- Text segment:
This novel picks up where Shift left off, with Juliette having returned to Silo 18. She’s mayor, Lukas is head of IT, Donald is feeding Lukas and Juliette information in an effort to help them survive while Charlotte (Donald’s sister) continues to launch drones, trying to fly far enough to see the world beyond the Silo zone. Juliette is mayor, but her people are not really behind her, because she brings tidings in which the populace is not interested. Don’t change anything. Please. She does, though. Can’t seem to stop picking that scab. So she digs to the other silo, goes outside to sample air, discovers things, talks to Donald and Charlene on the radio to find out more, to hear how they’ve pieced things together while not trusting and misinterpreting and stumbling toward some form of truth. Silo 18 follows 17's lead, 18 flees to 17, then flees the silo area for good, making good on what Donald and Charlene saw. After so much misery, hope.

Citations

This book, much more than first two, digs at least a bit deeper into the teleology—insofar as it examines the grand scheme of Thurman and his crew—as well as epistemology—in that it puts every bit of “truth” obtained into question—and, finally, eschatology—because the truths all deal with Thurman’s final solution—as well as ontology—in which our major players question, at least a little bit, what it all means and why they’re there and why they should bother going on fighting for that next breath.

"I’m afraid of being buried alive. I’m afraid of doing the wrong thing.”

“Then do nothing,” she insisted. She nearly begged him right then to put a stop to this madness, to their isolation. They could go back to sleep and leave this to the machines and to the God-awful plans of others. “Let’s not do anything,” she pleaded.

Her brother rose from his seat, squeezed her arm, and turned to leave. “That might be the worst thing,” he quietly said.

Page 72

Here, we hear Donald and his sister Charlotte go back and forth, trying to figure out what the best approach is. The situation looks hopeless, best just lie down and let it pass over you. Why struggle? Because that’s what one does. Everything they do seems to make things worse—e.g. the fall of silo 12—but not doing anything might be even worse than that, as Thurman and his cohort have no analogous qualms.

“She saw those chapters to mean that tearing a world down was a simple affair; the gravity of human nature tugged willingly. It was the building up afterward that proved complex. It was what to replace injustice with that very few gave thought to. Always with the tearing down, she said, as if the scraps and ashes could be pieced back together.”
Page 87

This is Juliette, essentially realizing that, duh, entropy, right?

“And now she recalled how distant these meetings seemed while working in the depths of the silo. Often, she and her friends only heard what was being discussed and what rules were being passed after it had already happened. Not only was it a far climb, but most of them were too busy surviving the day-to-day to trudge anywhere for a discussion on tomorrows.”
Page 92

This is an apt description of how our beneficent leaders get away with so much evil in our name. And, once they realize how easily they are allowed to rule by a distracted populace, well…they will quickly conclude that it’s in their best interests to keep us distracted.

“She wanted to calm these people down, to tell them she meant well, that she could fix this if they would just let her try.”
Page 95

But if you know things no one else knows and they don’t allow logic to rule their world, if you don’t have enough evidence or they discount it or pretend some things never happened, then are you not viewed as a person espousing a religion? What, in net effect, is the difference?

- Tasks for this exercise:
1. According to the novel review, what position does Juliette hold after returning to Silo 18?
2. Resume the novel review after its last sentence and keep writing in the same voice.
The listing after this point is separate from the novel review and unrelated to it.

- Information shown:
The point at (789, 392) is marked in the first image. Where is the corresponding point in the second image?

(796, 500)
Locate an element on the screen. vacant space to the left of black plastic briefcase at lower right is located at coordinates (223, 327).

- Answers by task:
1. She is mayor.

2.
 People don’t, in general, want new and better for everyone—just yours truly. And Juliette wants to take them forward by changing everything. But they want everything to go back to the way it was. But don’t they want to know the truth? No. Truth is a luxury. It is unnecessary when your only goal is survival, when you can’t see the connection between knowledge and material improvement. And even if you can show the connection, by all means, hurry. Or you’ll lose your audience, who you were trying to save, but who will fight you each step of the way, dragging you down into their quagmire of ignorance.

“The only thing more impressive to Juliette than the depths of the conspiracy had been the speed and relief with which its mechanisms had crumbled within IT. The men and women of level thirty-four reminded her of the children of Silo 17, frightened and wide-eyed and desperate for some adult they could cling to and trust. This foray of hers to test the outside air was looked upon with suspicion and fear elsewhere in the silo, but in IT, where they had pretended to do this work for generations, the chance to truly investigate had been seized by many with wild abandon.”
Page 124
““It doesn’t bother me that I won’t be around one day,” Lukas said after a while. “I don’t stress about the fact that I wasn’t here a hundred years ago. I think death will be a lot like that. A hundred years from now my life will be just like it was a hundred years ago.””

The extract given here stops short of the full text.